第11章 夏の日の陽炎
「おや……困らせてしまったかな?突然だったからね。僕はこういうものだ」
そういって、男は名刺を差し出した。
零はそこに書かれている名前を、ぼそりと読み上げる。
『月雲…了?ツクモプロの方でしたか…』
「よろしくね、零!了さん、いや、了くんって呼んでもらってかまわないよ!」
『あ、あの、すみません…せっかく頂いたんですけど…私は小鳥遊プロ所属なので、独断で他の事務所の方からの名刺を頂戴するわけにはいかないんです』
零がそう言って、名刺を申し訳なさそうに返そうとすれば、彼は右手でぐいっと阻んだ。
「ああ、安心してよ。事務所や僕の兄や親は関係ない!ただ、個人的なファンなんだ。それに、こういう人脈は大事にしておいたほうがいい。小鳥遊プロは小さな事務所だからね。君の仲良くしてるRe:valeだって、同じことをしてる。僕はね、君の力になりたいんだ」
『……で、でも』
「何か困ったことがあったら連絡してよ。

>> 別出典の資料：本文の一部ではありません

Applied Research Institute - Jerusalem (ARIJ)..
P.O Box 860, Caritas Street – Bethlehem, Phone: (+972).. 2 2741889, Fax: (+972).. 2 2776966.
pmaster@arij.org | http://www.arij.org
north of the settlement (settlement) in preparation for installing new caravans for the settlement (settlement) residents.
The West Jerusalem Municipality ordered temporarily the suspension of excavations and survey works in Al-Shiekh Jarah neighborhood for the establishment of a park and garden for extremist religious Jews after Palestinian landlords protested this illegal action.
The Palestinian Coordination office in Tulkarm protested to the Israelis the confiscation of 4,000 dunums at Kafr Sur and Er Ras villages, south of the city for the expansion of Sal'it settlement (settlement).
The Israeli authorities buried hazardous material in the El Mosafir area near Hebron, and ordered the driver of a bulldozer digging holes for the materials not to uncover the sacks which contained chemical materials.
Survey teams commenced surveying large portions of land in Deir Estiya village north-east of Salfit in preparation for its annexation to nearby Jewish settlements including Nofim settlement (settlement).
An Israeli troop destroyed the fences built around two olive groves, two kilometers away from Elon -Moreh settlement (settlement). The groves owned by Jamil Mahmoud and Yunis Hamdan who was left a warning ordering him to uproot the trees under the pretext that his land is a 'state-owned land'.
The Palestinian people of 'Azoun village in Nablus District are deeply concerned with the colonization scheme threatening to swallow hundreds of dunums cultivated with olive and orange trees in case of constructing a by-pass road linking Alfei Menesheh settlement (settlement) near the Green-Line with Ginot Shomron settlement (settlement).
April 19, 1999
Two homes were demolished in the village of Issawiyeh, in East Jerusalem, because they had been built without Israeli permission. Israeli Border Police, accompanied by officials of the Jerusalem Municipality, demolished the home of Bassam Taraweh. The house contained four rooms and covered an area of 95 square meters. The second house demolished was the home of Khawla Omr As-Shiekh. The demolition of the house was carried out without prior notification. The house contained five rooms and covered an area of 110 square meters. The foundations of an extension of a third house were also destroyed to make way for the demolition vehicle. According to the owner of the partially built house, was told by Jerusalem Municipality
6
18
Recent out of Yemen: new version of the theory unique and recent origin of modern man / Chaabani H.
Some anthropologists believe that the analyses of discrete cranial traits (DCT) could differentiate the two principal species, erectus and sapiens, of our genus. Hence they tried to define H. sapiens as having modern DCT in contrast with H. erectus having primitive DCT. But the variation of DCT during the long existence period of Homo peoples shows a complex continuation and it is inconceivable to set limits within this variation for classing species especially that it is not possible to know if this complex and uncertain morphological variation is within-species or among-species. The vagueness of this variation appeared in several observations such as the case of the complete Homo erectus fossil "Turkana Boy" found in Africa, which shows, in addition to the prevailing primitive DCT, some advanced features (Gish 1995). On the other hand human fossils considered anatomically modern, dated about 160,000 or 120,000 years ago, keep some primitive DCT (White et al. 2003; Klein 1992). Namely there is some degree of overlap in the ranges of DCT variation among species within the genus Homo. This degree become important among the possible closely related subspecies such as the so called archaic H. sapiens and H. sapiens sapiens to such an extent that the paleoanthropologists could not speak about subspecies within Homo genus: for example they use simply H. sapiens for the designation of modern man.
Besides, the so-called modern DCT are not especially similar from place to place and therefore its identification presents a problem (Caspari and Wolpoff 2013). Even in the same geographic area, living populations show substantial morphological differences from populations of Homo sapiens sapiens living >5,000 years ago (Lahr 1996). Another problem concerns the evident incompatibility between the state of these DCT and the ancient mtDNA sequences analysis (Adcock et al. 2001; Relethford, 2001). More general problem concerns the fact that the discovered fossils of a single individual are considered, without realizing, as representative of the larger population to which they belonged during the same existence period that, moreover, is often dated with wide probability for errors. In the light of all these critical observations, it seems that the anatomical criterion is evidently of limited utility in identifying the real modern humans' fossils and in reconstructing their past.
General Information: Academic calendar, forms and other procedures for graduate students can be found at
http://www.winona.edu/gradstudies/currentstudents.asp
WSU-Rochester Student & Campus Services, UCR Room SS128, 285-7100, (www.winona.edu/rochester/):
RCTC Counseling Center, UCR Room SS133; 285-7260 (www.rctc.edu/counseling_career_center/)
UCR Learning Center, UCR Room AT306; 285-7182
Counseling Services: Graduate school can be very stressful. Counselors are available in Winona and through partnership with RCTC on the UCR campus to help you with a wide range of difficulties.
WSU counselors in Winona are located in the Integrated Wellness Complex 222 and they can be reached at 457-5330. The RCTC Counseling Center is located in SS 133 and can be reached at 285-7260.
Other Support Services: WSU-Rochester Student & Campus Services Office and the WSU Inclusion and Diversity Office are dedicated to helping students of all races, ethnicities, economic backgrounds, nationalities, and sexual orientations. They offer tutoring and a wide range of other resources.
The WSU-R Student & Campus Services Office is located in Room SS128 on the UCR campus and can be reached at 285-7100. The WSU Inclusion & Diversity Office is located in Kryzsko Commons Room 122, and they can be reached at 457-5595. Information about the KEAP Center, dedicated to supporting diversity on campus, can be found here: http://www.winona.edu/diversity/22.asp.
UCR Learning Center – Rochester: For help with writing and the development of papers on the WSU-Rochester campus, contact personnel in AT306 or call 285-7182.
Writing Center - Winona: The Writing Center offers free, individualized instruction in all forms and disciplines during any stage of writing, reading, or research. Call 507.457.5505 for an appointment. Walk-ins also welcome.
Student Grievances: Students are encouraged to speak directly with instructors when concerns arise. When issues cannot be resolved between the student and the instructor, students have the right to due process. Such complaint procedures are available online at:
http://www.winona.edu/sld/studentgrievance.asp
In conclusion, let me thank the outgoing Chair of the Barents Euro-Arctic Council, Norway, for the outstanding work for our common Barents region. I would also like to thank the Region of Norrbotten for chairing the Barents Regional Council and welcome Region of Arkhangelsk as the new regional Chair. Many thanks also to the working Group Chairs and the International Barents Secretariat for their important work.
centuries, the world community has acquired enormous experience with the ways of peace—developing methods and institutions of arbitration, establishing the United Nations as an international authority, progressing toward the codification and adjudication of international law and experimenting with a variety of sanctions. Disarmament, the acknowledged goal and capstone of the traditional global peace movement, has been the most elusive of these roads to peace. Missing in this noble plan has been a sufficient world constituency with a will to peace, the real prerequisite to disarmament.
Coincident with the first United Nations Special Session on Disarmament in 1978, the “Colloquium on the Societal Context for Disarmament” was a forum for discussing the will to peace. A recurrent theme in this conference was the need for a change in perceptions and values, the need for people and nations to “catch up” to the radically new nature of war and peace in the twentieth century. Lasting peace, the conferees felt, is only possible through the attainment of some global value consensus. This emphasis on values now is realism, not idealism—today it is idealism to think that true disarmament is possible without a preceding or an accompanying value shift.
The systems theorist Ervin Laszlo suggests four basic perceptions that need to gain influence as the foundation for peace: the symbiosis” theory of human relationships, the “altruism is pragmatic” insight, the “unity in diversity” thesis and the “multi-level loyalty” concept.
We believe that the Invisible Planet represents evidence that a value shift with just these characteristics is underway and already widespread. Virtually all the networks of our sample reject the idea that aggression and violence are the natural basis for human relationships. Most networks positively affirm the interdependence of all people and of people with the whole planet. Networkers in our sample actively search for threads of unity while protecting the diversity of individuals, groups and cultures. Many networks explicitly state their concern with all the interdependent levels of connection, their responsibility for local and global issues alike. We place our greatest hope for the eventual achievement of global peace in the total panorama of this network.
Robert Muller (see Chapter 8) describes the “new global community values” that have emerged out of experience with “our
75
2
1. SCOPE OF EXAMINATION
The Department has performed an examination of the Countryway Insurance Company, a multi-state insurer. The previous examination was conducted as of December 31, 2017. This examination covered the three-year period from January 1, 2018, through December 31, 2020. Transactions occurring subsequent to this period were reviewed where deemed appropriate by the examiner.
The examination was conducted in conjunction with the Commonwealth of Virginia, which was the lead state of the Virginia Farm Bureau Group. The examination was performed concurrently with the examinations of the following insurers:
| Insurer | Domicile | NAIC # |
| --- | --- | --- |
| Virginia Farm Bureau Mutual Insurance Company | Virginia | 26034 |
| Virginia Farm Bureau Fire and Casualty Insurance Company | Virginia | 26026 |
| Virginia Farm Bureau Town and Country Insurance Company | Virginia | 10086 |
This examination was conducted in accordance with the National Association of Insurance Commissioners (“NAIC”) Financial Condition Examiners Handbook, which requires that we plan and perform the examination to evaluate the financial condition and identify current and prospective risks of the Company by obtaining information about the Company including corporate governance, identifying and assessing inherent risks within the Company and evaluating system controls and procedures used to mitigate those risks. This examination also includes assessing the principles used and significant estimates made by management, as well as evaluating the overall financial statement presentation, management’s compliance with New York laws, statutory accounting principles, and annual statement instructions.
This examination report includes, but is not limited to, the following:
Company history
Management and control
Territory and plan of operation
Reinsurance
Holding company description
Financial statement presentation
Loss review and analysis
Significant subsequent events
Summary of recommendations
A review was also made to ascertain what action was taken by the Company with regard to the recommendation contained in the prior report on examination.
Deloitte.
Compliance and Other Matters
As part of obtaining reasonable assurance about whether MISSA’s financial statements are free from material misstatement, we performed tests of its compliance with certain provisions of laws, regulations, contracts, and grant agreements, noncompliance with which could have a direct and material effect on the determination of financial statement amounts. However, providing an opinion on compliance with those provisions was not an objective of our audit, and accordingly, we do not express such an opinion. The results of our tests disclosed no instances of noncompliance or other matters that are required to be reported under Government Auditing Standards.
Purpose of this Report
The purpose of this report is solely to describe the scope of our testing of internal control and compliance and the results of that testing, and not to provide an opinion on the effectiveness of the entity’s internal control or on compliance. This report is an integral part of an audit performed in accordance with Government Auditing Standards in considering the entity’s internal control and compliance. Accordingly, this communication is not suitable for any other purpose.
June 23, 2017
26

誰にも言えないようなことでも、僕なら力になれる。そう、例えば君の大切なモモや、"TRIGGERの幼馴染"のことでも!」
『え……?』
零は思わず目を見開いた。
―――なんで…天と私が幼馴染だって知ってるの?
彼の狂気めいた笑みに、ぞくり、と背筋が凍った。
「それじゃあ、零。連絡、待ってるからね」
そう言って彼は微笑み、颯爽と去って行った。
名刺をもったまま呆然とそこに立ち尽くしていれば、タオルを持った万理が駆け寄ってくる。
「零ちゃん?どうしたの?なにかあった?」
『……。……いえ、なんでもありません!』
ごまかすように笑ってから、零は万理に隠すようにしてくしゃりと名刺を片手で丸め、ポケットの中に入れた。